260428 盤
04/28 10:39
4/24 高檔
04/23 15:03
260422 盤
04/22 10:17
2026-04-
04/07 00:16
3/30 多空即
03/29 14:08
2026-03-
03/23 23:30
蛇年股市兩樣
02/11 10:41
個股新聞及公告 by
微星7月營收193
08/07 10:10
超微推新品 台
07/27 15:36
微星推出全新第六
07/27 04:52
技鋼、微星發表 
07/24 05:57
+--
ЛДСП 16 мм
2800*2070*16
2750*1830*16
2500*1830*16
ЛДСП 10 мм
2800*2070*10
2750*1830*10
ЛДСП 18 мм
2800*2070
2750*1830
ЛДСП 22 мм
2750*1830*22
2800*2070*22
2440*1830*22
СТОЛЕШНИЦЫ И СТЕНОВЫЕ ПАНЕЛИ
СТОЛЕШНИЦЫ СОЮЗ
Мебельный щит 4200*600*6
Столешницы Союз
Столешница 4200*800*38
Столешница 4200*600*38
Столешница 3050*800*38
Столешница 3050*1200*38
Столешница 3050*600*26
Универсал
+--
**TASK DETAILS**. Across all the entries above, how many lines hold the word "Столешница"? Answer with the number only.

**RESULT BELOW**. 5